There are a number of caveats here.

The first is that some packages don't have a build.sh file. Yet. Some of these are my own existing packages, which were built outside Tribblix. Some go back to the very earliest days, and notes as to how they were built have been lost in the mists of time - these will be added whenever that package is next built.

The second is that the build recipe was valid at the time it was last used. If you were to run the recipe now, it might not work, due to changes in the underlying system - packages are not rebuilt unless they need to be, so the recipes can go all the way back to the very first release. It might not generate the same output. (This is really autoconf, which gropes around the system looking for things it can use, so running it again might pull in additional dependencies. Occasionally this causes problems and I need to explicitly enable or disable certain features. In some cases, you have to uninstall packages to make the build run in a sane manner.)

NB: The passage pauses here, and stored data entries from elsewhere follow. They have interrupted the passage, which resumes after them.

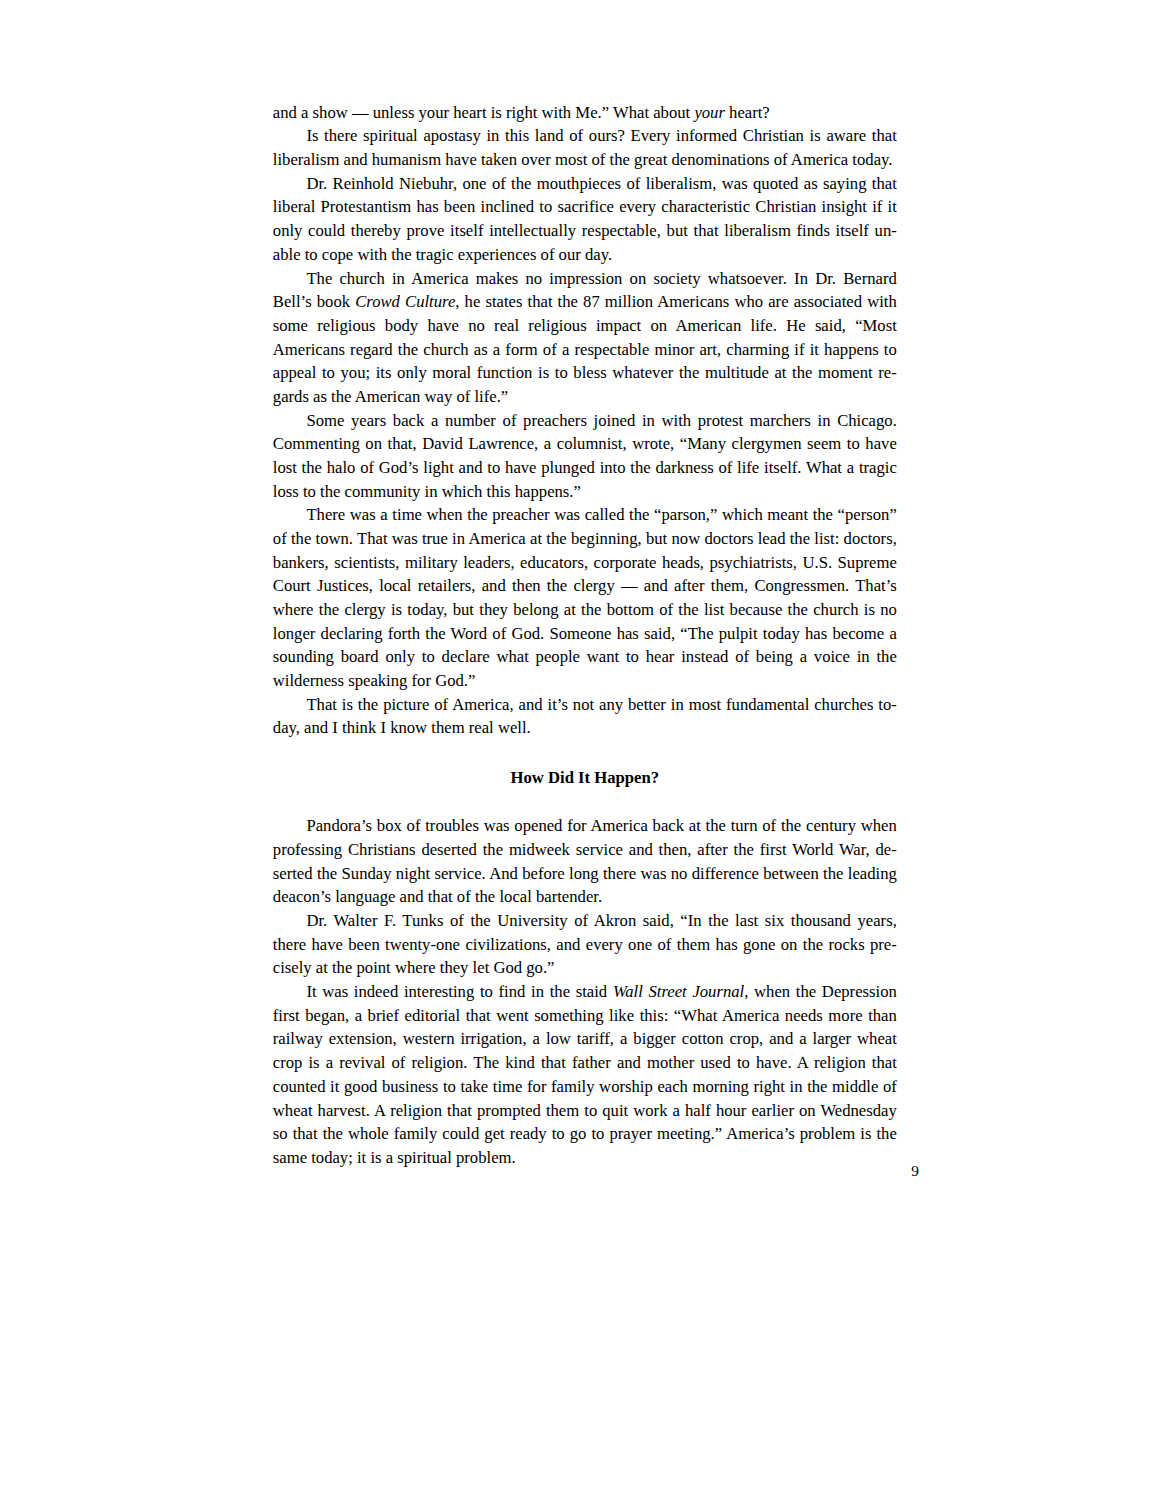and a show — unless your heart is right with Me.” What about your heart?
Is there spiritual apostasy in this land of ours? Every informed Christian is aware that liberalism and humanism have taken over most of the great denominations of America today.
Dr. Reinhold Niebuhr, one of the mouthpieces of liberalism, was quoted as saying that liberal Protestantism has been inclined to sacrifice every characteristic Christian insight if it only could thereby prove itself intellectually respectable, but that liberalism finds itself unable to cope with the tragic experiences of our day.
The church in America makes no impression on society whatsoever. In Dr. Bernard Bell’s book Crowd Culture, he states that the 87 million Americans who are associated with some religious body have no real religious impact on American life. He said, “Most Americans regard the church as a form of a respectable minor art, charming if it happens to appeal to you; its only moral function is to bless whatever the multitude at the moment regards as the American way of life.”
Some years back a number of preachers joined in with protest marchers in Chicago. Commenting on that, David Lawrence, a columnist, wrote, “Many clergymen seem to have lost the halo of God’s light and to have plunged into the darkness of life itself. What a tragic loss to the community in which this happens.”
There was a time when the preacher was called the “parson,” which meant the “person” of the town. That was true in America at the beginning, but now doctors lead the list: doctors, bankers, scientists, military leaders, educators, corporate heads, psychiatrists, U.S. Supreme Court Justices, local retailers, and then the clergy — and after them, Congressmen. That’s where the clergy is today, but they belong at the bottom of the list because the church is no longer declaring forth the Word of God. Someone has said, “The pulpit today has become a sounding board only to declare what people want to hear instead of being a voice in the wilderness speaking for God.”
That is the picture of America, and it’s not any better in most fundamental churches today, and I think I know them real well.
How Did It Happen?
Pandora’s box of troubles was opened for America back at the turn of the century when professing Christians deserted the midweek service and then, after the first World War, deserted the Sunday night service. And before long there was no difference between the leading deacon’s language and that of the local bartender.
Dr. Walter F. Tunks of the University of Akron said, “In the last six thousand years, there have been twenty-one civilizations, and every one of them has gone on the rocks precisely at the point where they let God go.”
It was indeed interesting to find in the staid Wall Street Journal, when the Depression first began, a brief editorial that went something like this: “What America needs more than railway extension, western irrigation, a low tariff, a bigger cotton crop, and a larger wheat crop is a revival of religion. The kind that father and mother used to have. A religion that counted it good business to take time for family worship each morning right in the middle of wheat harvest. A religion that prompted them to quit work a half hour earlier on Wednesday so that the whole family could get ready to go to prayer meeting.” America’s problem is the same today; it is a spiritual problem.
9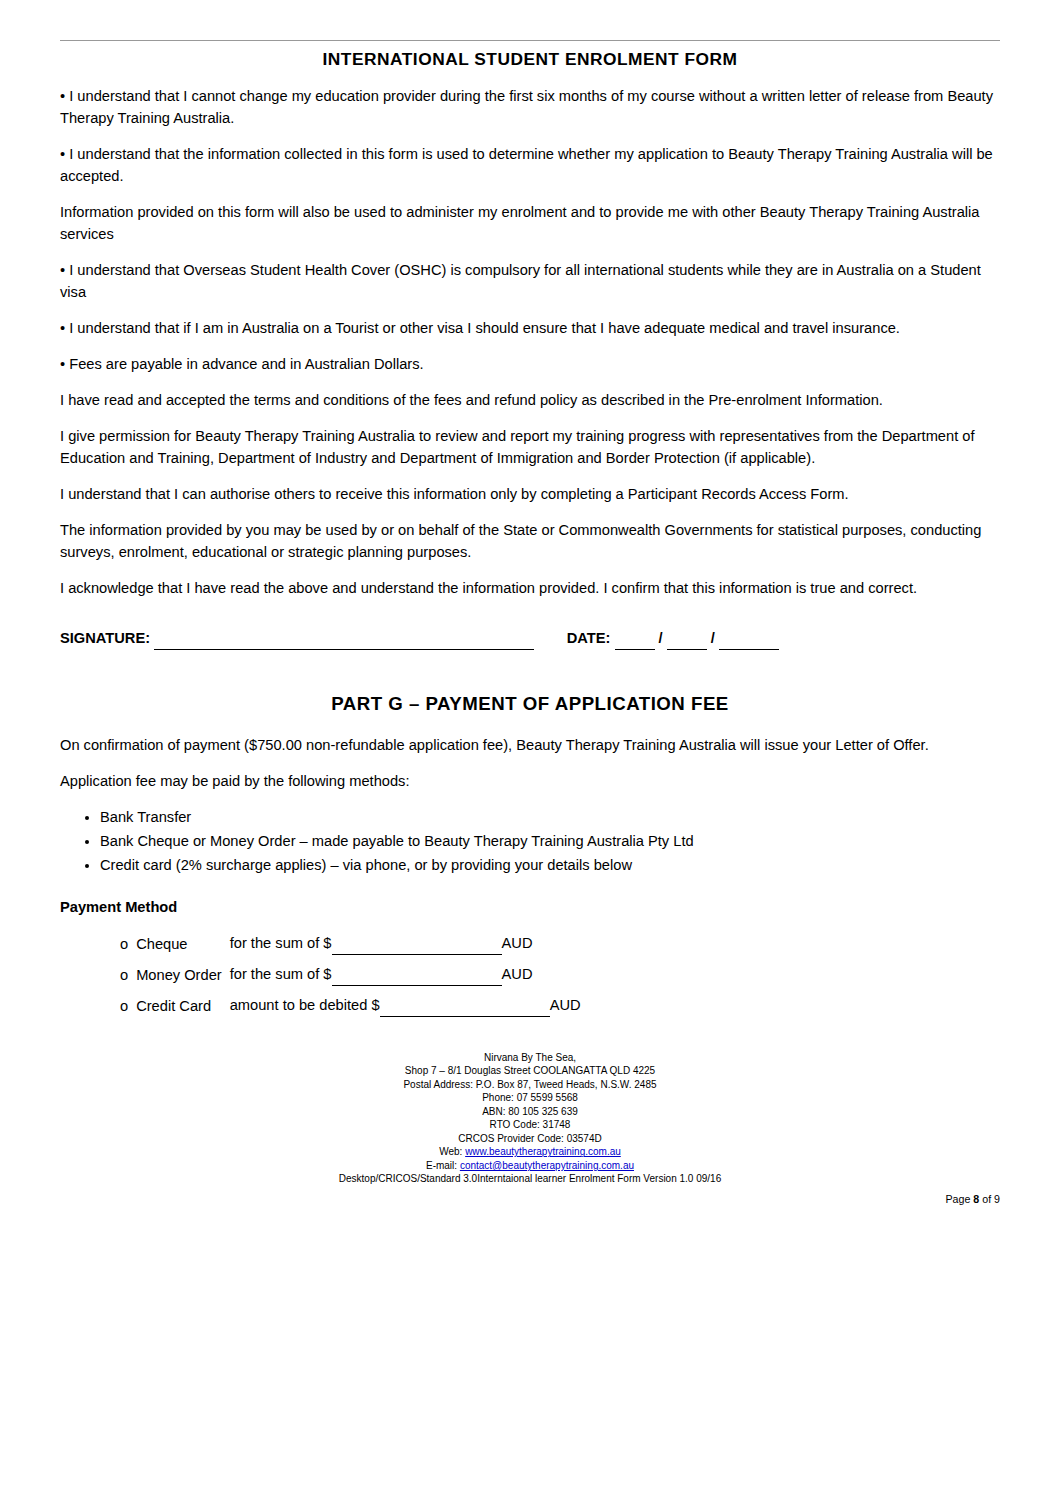INTERNATIONAL STUDENT ENROLMENT FORM
• I understand that I cannot change my education provider during the first six months of my course without a written letter of release from Beauty Therapy Training Australia.
• I understand that the information collected in this form is used to determine whether my application to Beauty Therapy Training Australia will be accepted.
Information provided on this form will also be used to administer my enrolment and to provide me with other Beauty Therapy Training Australia services
• I understand that Overseas Student Health Cover (OSHC) is compulsory for all international students while they are in Australia on a Student visa
• I understand that if I am in Australia on a Tourist or other visa I should ensure that I have adequate medical and travel insurance.
• Fees are payable in advance and in Australian Dollars.
I have read and accepted the terms and conditions of the fees and refund policy as described in the Pre-enrolment Information.
I give permission for Beauty Therapy Training Australia to review and report my training progress with representatives from the Department of Education and Training, Department of Industry and Department of Immigration and Border Protection (if applicable).
I understand that I can authorise others to receive this information only by completing a Participant Records Access Form.
The information provided by you may be used by or on behalf of the State or Commonwealth Governments for statistical purposes, conducting surveys, enrolment, educational or strategic planning purposes.
I acknowledge that I have read the above and understand the information provided. I confirm that this information is true and correct.
SIGNATURE: DATE: / /
PART G – PAYMENT OF APPLICATION FEE
On confirmation of payment ($750.00 non-refundable application fee), Beauty Therapy Training Australia will issue your Letter of Offer.
Application fee may be paid by the following methods:
Bank Transfer
Bank Cheque or Money Order – made payable to Beauty Therapy Training Australia Pty Ltd
Credit card (2% surcharge applies) – via phone, or by providing your details below
Payment Method
| o | Cheque | for the sum of $ AUD |
| o | Money Order | for the sum of $ AUD |
| o | Credit Card | amount to be debited $ AUD |
Nirvana By The Sea,
Shop 7 – 8/1 Douglas Street COOLANGATTA QLD 4225
Postal Address: P.O. Box 87, Tweed Heads, N.S.W. 2485
Phone: 07 5599 5568
ABN: 80 105 325 639
RTO Code: 31748
CRCOS Provider Code: 03574D
Web: www.beautytherapytraining.com.au
E-mail: contact@beautytherapytraining.com.au
Desktop/CRICOS/Standard 3.0Interntaional learner Enrolment Form Version 1.0 09/16
Page 8 of 9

The third is that, while the build recipe looks like a shell script, and in many cases will actually function as such, it's really a recipe that you cut and paste into a terminal. At least, that's what I do. Sometimes it's necessary, because there was some manual hacky workaround I needed that's just in the build script as a comment.

This has been an outstanding TODO item for a while now, so I'm glad to have got it out of the way.